Jean Gachassin à Bagnères-de-Bigorre
Jean Gachassin n’était plus le Peter Pan du XV de France et pas encore président de la FFT. Simplement président du club de tennis de Bagnères-de-Bigorre.
Repêché dans le tableau final au titre de lucky loser, Sébastien Gérard réussit l’exploit de remporter (en 1987) cette épreuve du Circuit Satellite (Future aujourd’hui).

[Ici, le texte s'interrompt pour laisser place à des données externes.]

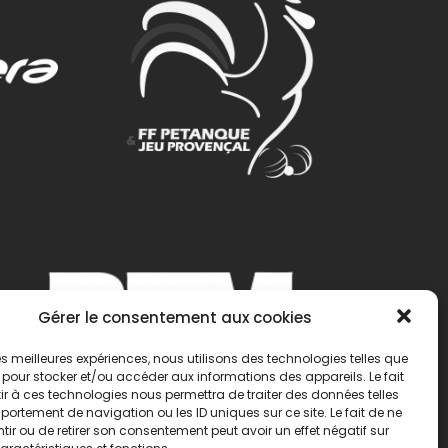
Gérer le consentement aux cookies
 les meilleures expériences, nous utilisons des technologies telles que
 pour stocker et/ou accéder aux informations des appareils. Le fait
r à ces technologies nous permettra de traiter des données telles
ortement de navigation ou les ID uniques sur ce site. Le fait de ne
ir ou de retirer son consentement peut avoir un effet négatif sur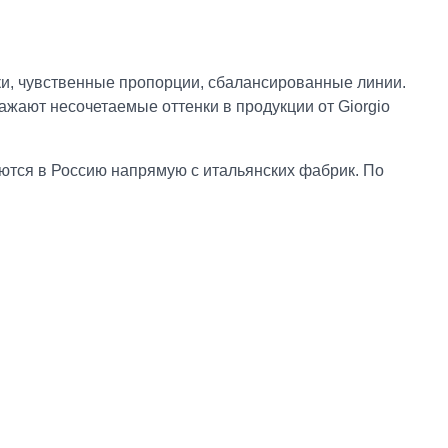
лки, чувственные пропорции, сбалансированные линии.
жают несочетаемые оттенки в продукции от Giorgio
аются в Россию напрямую с итальянских фабрик. По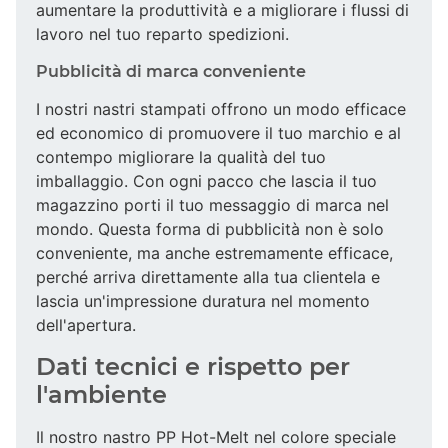
aumentare la produttività e a migliorare i flussi di
lavoro nel tuo reparto spedizioni.
Pubblicità di marca conveniente
I nostri nastri stampati offrono un modo efficace
ed economico di promuovere il tuo marchio e al
contempo migliorare la qualità del tuo
imballaggio. Con ogni pacco che lascia il tuo
magazzino porti il tuo messaggio di marca nel
mondo. Questa forma di pubblicità non è solo
conveniente, ma anche estremamente efficace,
perché arriva direttamente alla tua clientela e
lascia un'impressione duratura nel momento
dell'apertura.
Dati tecnici e rispetto per
l'ambiente
Il nostro nastro PP Hot-Melt nel colore speciale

Jean Gachassin ne peut pas avoir oublié…

  • Sébastien Gérard

A fêté ses 44 ans le 9 janvier.
Clubs: La Muire, La Macérienne, Vincennes, Europe.
Champion de France minimes de double avec François Errard en 1981, champion d’Europe des clubs avec Vincennes en 1987, vainqueur du Tournoi de Bagnères-de-Bigorre en 1987, quart-de-finaliste du Tournoi de Caen face à Brugera en 1992, trois fois éliminé au 2e tour des qualifs de Roland-Garros (1985-86-88), demi-finale en double avec Boetsch à Crans-Montana, demi à Ostende (1988).

  • La phrase

« Avec les nouveaux matériaux, les raquettes, les cordages, ça va plus vite mais ce n’est pas parce que l’on frappe très fort dans une balle que l’on joue très bien au tennis».

  • Que devient-il?

Sébastien Gérard a rejoint le Reims Europe Club en 2004. Il fait office de conseiller technique et épaule Pheng au sein de l’Ecole de compétition, une structure privée qui a révélé des talents comme Nathalie Mohn (vue dans le tableau final de Roland-Garros juniors 2008 et 2009) ou Thibault Visy.
« Je dois tout à Pheng. C’est grâce à lui si à un moment donné de ma vie, je suis resté dans le tennis. Il m’a tendu la main», insiste Sébastien Gérard.